Delphi Digital’s latest report paints a stark picture of GameFi’s struggles this year, but the narrative is far more nuanced than one of outright demise.
Native Web3 games eked out six- to seven-figure revenues, but with tiny, bot-infested player pools where “the fun stops once incentives dry up.”
The funding rate has plunged by 55% over the past two years, but a new generation of gaming has risen to compensate for the falling popularity of pure Web3 gaming ecosystems.
The first quarter of 2024 saw over $400 million in funding and 65 deals announced; that number has now slumped to just over $50 million in funding and just two deals in the final quarter of 2025, a steep decline in under two years.
Even when native Web3 games have seen a decline in adoption, Web2.5 games have emerged as the new flag bearer.
These new generations of games utilize blockchain to a certain extent to attract players, but offer a genuine Web2-level gaming experience.
Studios like Fumb Games, Mythical Games, and Wemade/Wemix continue generating significant revenue while leveraging blockchain in their own unique ways.
The chain improves margins, increases engagement, or introduces new revenue streams.
Key Reasons Behind GameFi’s Downfall
Several factors contributed to the decline and downfall of the Web3 gaming ecosystem, including overhyped projects failing to deliver, a funding drought, and the impending bear market.
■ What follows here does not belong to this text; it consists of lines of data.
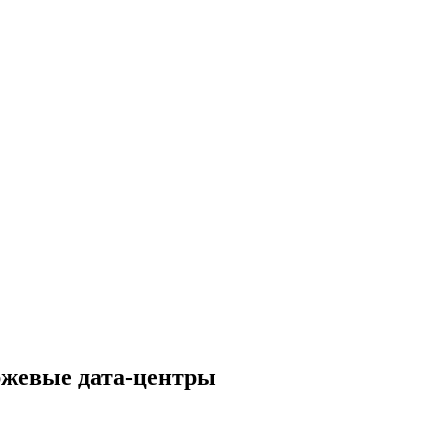
ржевые дата-центры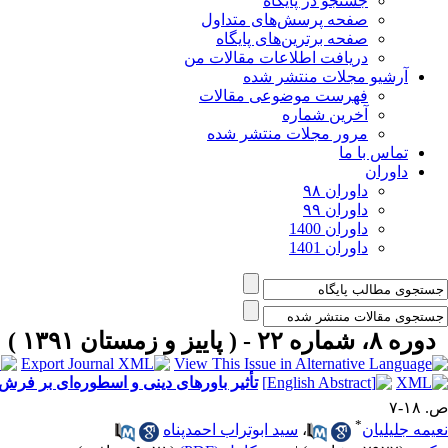
جستجو در پایگاه
صفحه پرسش‌های متداول
صفحه برترین‌های پایگاه
دریافت اطلاعات مقالات من
آرشیو مجلات منتشر شده
فهرست موضوعی مقالات
آخرین شماره
مرور مجلات منتشر شده
تماس با ما
داوران
داوران ۹۸
داوران ۹۹
داوران 1400
داوران 1401
دوره ۸، شماره ۲۲ - ( پاییز و زمستان ۱۳۹۱ )
تأثیر باورهای دینی و اسطوره‌ای بر فرش
ص. ۱۸-۷
*
نعیمه جلیلیان
،
سید ابوتراب احمدپناه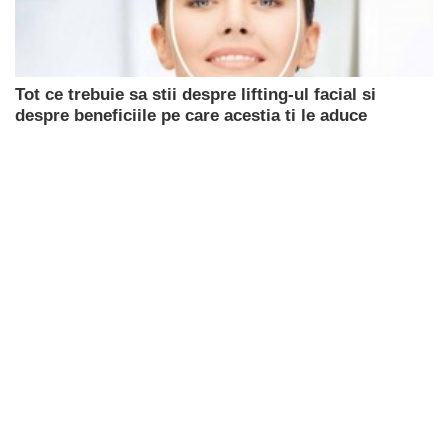
Tot ce trebuie sa stii despre lifting-ul facial si
despre beneficiile pe care acestia ti le aduce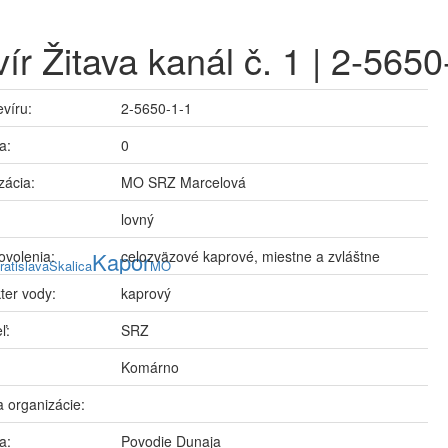
ír Žitava kanál č. 1 | 2-5650
evíru:
2-5650-1-1
a:
0
zácia:
MO SRZ Marcelová
lovný
ovolenia:
Kapor
celozväzové kaprové, miestne a zvláštne
ratislava
Skalica
MO
ter vody:
kaprový
ľ:
SRZ
Komárno
 organizácie:
a:
Povodie Dunaja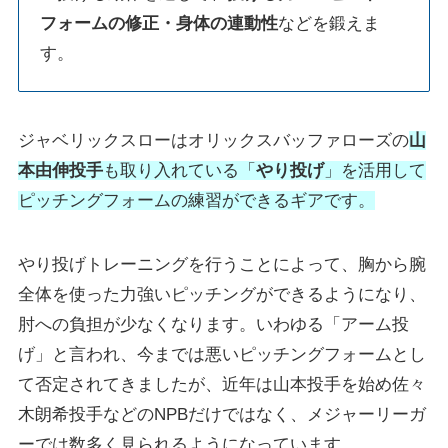
フォームの修正・身体の連動性
などを鍛えま
す。
ジャベリックスローはオリックスバッファローズの
山
本由伸投手
も取り入れている「
やり投げ
」を活用して
ピッチングフォームの練習ができるギアです。
やり投げトレーニングを行うことによって、胸から腕
全体を使った力強いピッチングができるようになり、
肘への負担が少なくなります。いわゆる「アーム投
げ」と言われ、今までは悪いピッチングフォームとし
て否定されてきましたが、近年は山本投手を始め佐々
木朗希投手などのNPBだけではなく、メジャーリーガ
ーでは数多く見られるようになっています。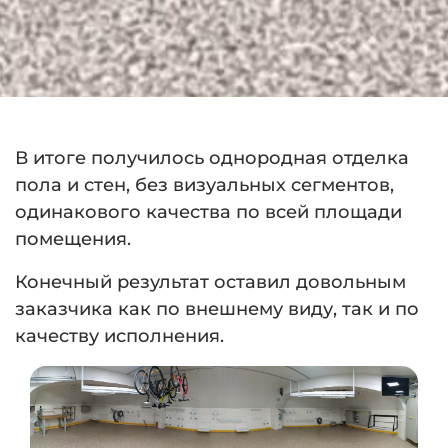
В итоге получилось однородная отделка
пола и стен, без визуальных сегментов,
одинакового качества по всей площади
помещения.
Конечный результат оставил довольным
заказчика как по внешнему виду, так и по
качеству исполнения.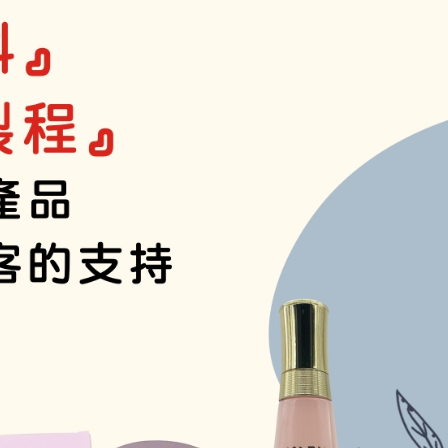
溫高濕度頭皮特別...
洗髮精？」...選洗髮精前要限做這件事....
樹精油.... 茶樹有來自澳洲、義大利... 一樣是茶樹精油..
茶還是綠茶？....
噴一下、趕快噴噴噴...這個
樣用....你用過嗎?
個..讓捲度蓬鬆輕盈....
教你重點補充營養防掉髮
而脫落,就用這個吧!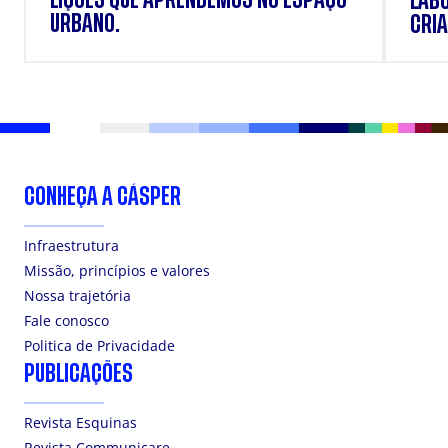
LAB
URBANO.
CRIA
DOS
CONHEÇA A CÁSPER
Infraestrutura
Missão, princípios e valores
Nossa trajetória
Fale conosco
Politica de Privacidade
PUBLICAÇÕES
Revista Esquinas
Revista Communicare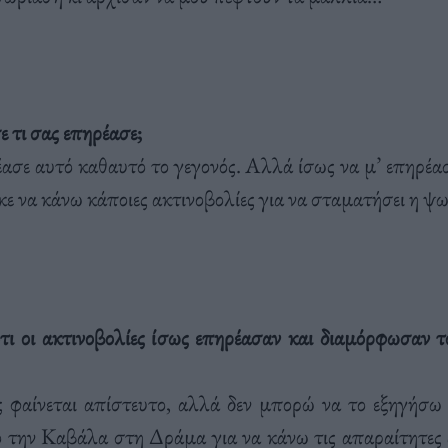
ε τι σας επηρέασε;
έασε αυτό καθαυτό το γεγονός. Aλλά ίσως να μ’ επηρέασ
κε να κάνω κάποιες ακτινοβολίες για να σταματήσει η ψ
ότι οι ακτινοβολίες ίσως επηρέασαν και διαμόρφωσαν 
 φαίνεται απίστευτο, αλλά δεν μπορώ να το εξηγήσω 
την Kαβάλα στη Δράμα για να κάνω τις απαραίτητες 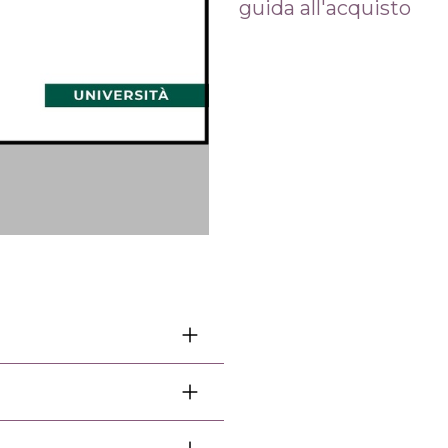
guida all'acquisto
Here are some of the key reasons behind the decline:
- Money from investors almost disappeared:
People who give money to game companies have stopped investing. Funding dropped by more than half compared to 2024, resulting in many projects running out of cash. - Over-hyped games failed to keep players:
Games that everyone was excited about launched, but most players quit quickly. The games were not fun enough once the free rewards stopped. - The “Play-to-Earn” model broke down:
Many games paid players with tokens to play, but this turned into a system where people only played for quick money. When the rewards dried up, everyone left, and token prices crashed. - The games were not good enough compared to regular games:
Web3 games often felt clunky, required complicated wallets, and were not as enjoyable as regular mobile or console games that people already love. - Too much focus on making money fast instead of building real games:
Many teams built games around tokens and speculation first, rather than creating fun gameplay. When the crypto market cooled down, these projects could not survive.
In short, the sector got cleaned up as the weak, money-focused projects failed, leaving room for better ones to grow.